Out of the closet, and you are my hero for shredding it. My heart is free of holes and I can't hack that shit.
xox
Delurking from Melbourne (AU)..
I'm now officially freaked about the Shred - it doesn't sound as though moving the still shrink-wrapped DVD from the shelf to the DVD player and back again is part of the workout. I may have to rethink my approach!
I'm here. Not as often as I'd like to be, but I'm here!
Just now getting back into Shred but alternating it with Jillian's Yoga Meltdown & running, too. Jillian Michaels is trying to torture me, but strangely enough, I like it ...
I haven't tried 30d shred yet, I probably should though. Happy Delurking day!
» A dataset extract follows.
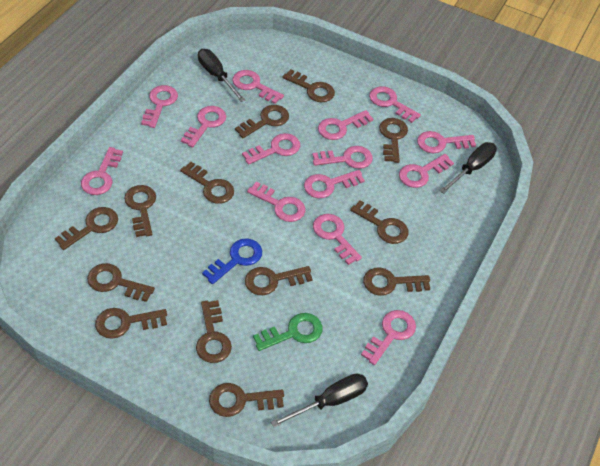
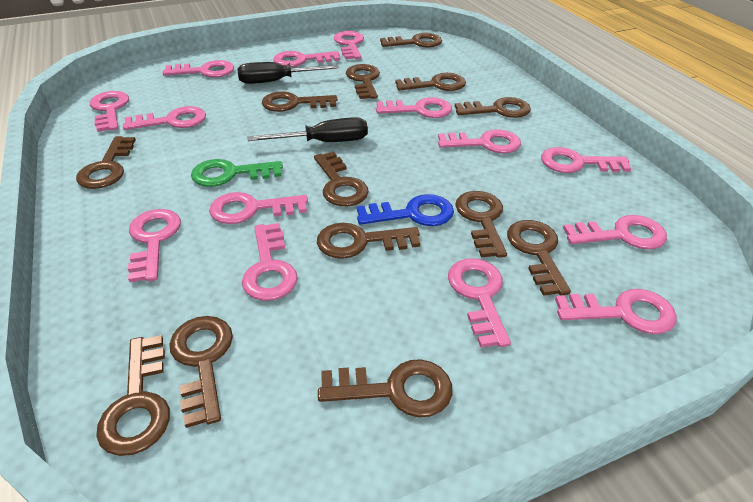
black screwdriver: 3 -> 2

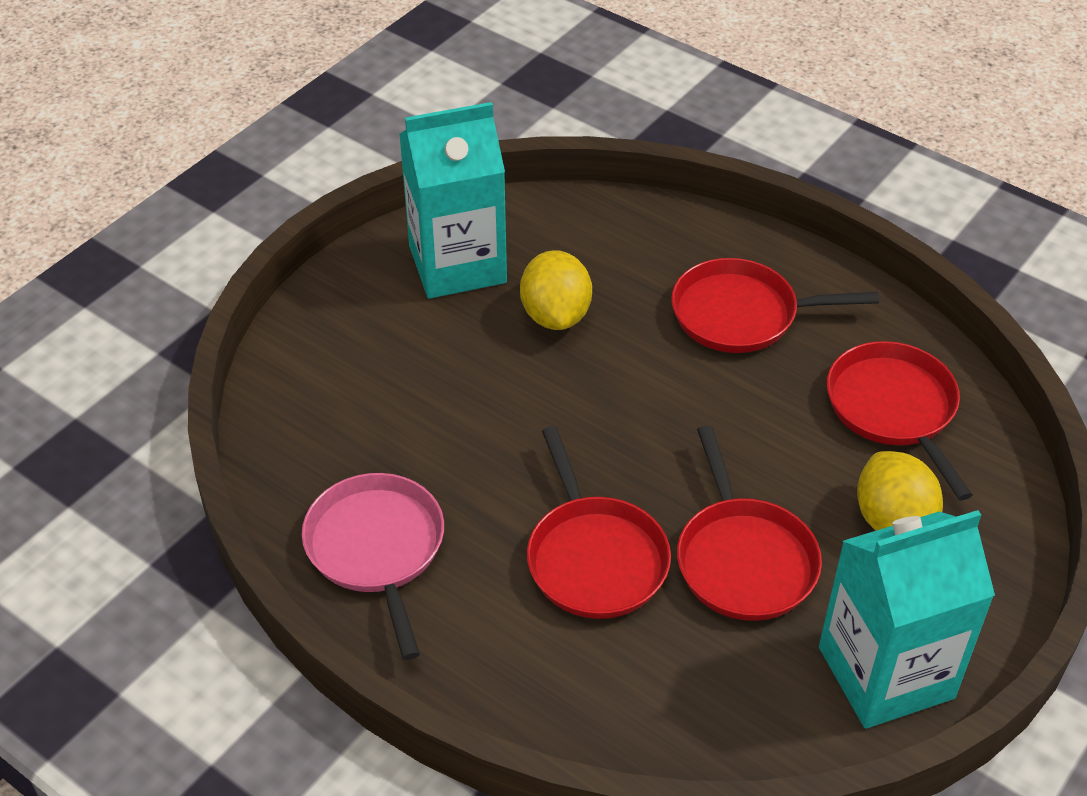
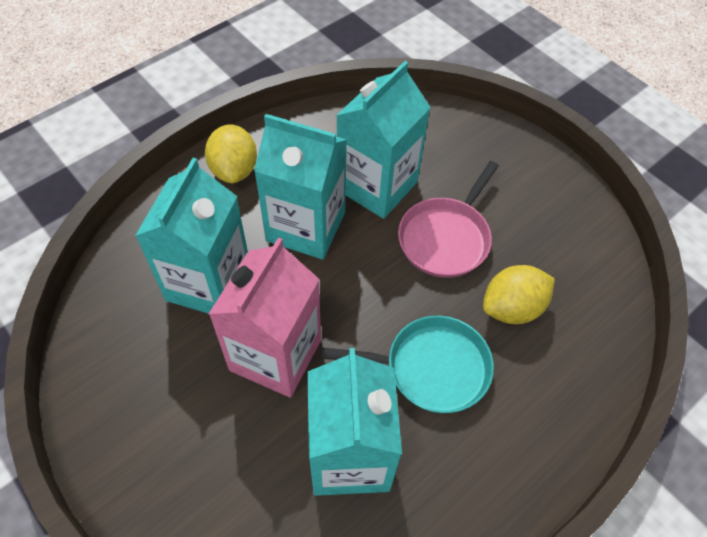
pink carton: 0 -> 1
red pan: 4 -> 0
turquoise carton: 2 -> 4
turquoise pan: 0 -> 1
I'm delurking. Are you happy? Gawd!
So I totally don't even own a scale, much less get on one, AND take a picture documenting the entire miserable experience (for me at least). You're my hero!
It may just be the cold meds, but I'm fairly certainly that scale says 1772.
I've declared 2011 to be The Year of Abs, Ass and Arms. It doesn't seem to be agreeing with me. Yet.
I am just thrilled that your number in within 10 of mine because you are super hot and that means maybe I have a chance too.
Delurking... and now I'm going to Google 30 day shred...I'm so out of the loop! Am I the only one who doesn't know what Shred is?
Good luck with the Shred.
Not really delurking, but I've not been very vocal lately. I like to think of it as stalking.
First off, you have had one hell of a year, so cut yourself some slack, please. Secondly, you are adorable. Thirdly, I delurk. Have fun shredding!